Revisiting Supervision for Continual Representation Learning

In the field of continual learning, models are designed to learn tasks one after another. While most research has centered on supervised continual learning, there is a growing interest in unsupervised continual learning, which makes use of vast amounts of unlabeled data. 

Recent studies have highlighted the strengths of unsupervised methods, particularly self-supervised learning, in providing robust representations. The improved transferability of the representations built with self-supervised methods is often associated with the role played by a multi-layer perceptron projector. 

In this work, we depart from this observation and reexamine the role of supervision in continual representation learning. We reckon that additional information, such as human annotations, should not deteriorate the quality of representations. With some research showing that the supervision aspect may even reduce the effectiveness of the learning process, the team has decided to check this hypothesis again with a slightly different approach.

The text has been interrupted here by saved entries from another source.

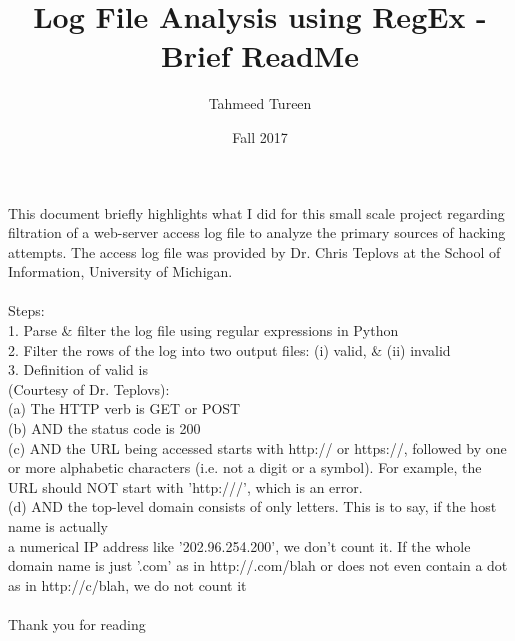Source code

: \documentclass[11pt]{article}
\begin{document}
\title{Log File Analysis using RegEx - Brief ReadMe}
\author{Tahmeed Tureen}
\date{Fall 2017}
\maketitle

This document briefly highlights what I did for this small scale project regarding filtration of a web-server access log file to analyze the primary sources of hacking attempts. The access log file was provided by Dr. Chris Teplovs at the School of Information, University of Michigan. \\~\\



Steps:\\
1. Parse \& filter the log file using regular expressions in Python\\
2. Filter the rows of the log into two output files: (i) valid, \& (ii) invalid\\
3. Definition of valid is \\

(Courtesy of Dr. Teplovs):\\
(a) The HTTP verb is GET or POST\\
(b) AND the status code is 200\\
(c) AND the URL being accessed starts with http:// or https://, followed by one or more alphabetic characters (i.e. not a digit or a symbol).  For example, the URL should NOT start with 'http:///', which is an error.\\
(d) AND the top-level domain consists of only letters. This is to say, if the host name is actually\\
a numerical IP address like '202.96.254.200', we don’t count it. If the whole domain name is just '.com' as in http://.com/blah or does not even contain a dot as in http://c/blah, we do not count it\\~\\



Thank you for reading\\
\end{document}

This research was performed by Daniel Marcak, Sebastian Cygert, Tomasz Trzciński, and Bartłomiej Twardowski of IDEAS NCBR, Warsaw University of Technology, Gdańsk University of Technology, Tooploox, the Autonomous University of Barcelona, and the Computer Vision Center. The full paper can be found on Arxiv.  

CAMP: Category Adaptation Meets Projected Distillation in Generalized Continual Category Discovery

Generalized Continual Category Discovery (GCCD) tackles learning from sequentially arriving, partially labeled datasets while uncovering new categories. For example, in a dataset with animals, only cats and dogs are labeled. In this situation, the machine recognizes other animals, yet the labels are proposed internally. The system spots the difference between an elephant and a hamster, yet obviously the labels are generated without a connection to the names of the real entities. 

Traditional methods depend on feature distillation to prevent the forgetting of the old knowledge. However, this strategy restricts the model’s ability to adapt and effectively distinguish new categories. Following the example above – when introducing the category of “elephant” the system loses its capability to recognize either cats and dogs effectively due to the fact that, after the training, every animal now slightly resembles an elephant. 

To address this, we introduce a novel technique integrating a learnable projector with feature distillation, thus enhancing model adaptability without sacrificing past knowledge. The resulting distribution shift of previously learned categories is mitigated with an auxiliary category adaptation network. We demonstrate that while each component offers modest benefits individually, their combination — dubbed CAMP (Category Adaptation Meets Projected distillation) — significantly improves the balance between learning new information and retaining the old. 

This research was performed by Grzegorz Rypeść, Daniel Marczak, Sebastian Cygert, Tomasz Trzciński and Bartłomiej Twardowski of IDEAS NCBR, Warsaw University of Technology, Gdańsk University of Technology, Tooploox, the Autonomous University of Barcelona, and the Computer Vision Center. The full paper can be found on Arxiv

MagMax: Leveraging Model Merging for Seamless Continual Learning

This paper introduces a continual learning approach named MagMax, which utilizes model merging to enable large pre-trained models to continuously learn from new data without forgetting previously acquired knowledge. Distinct from traditional continual learning methods that aim to reduce forgetting during task training, MagMax combines sequential fine-tuning with a maximum magnitude weight selection for effective knowledge integration across tasks. 

The detailed description of the research paper can be found in this blog post about MagMax model merging for continual learning.

Summary

This year’s edition of ECCV will take place in Milan, Italy, with researchers attending from all around the world. The event will start on September 29th and will continue until October 4th.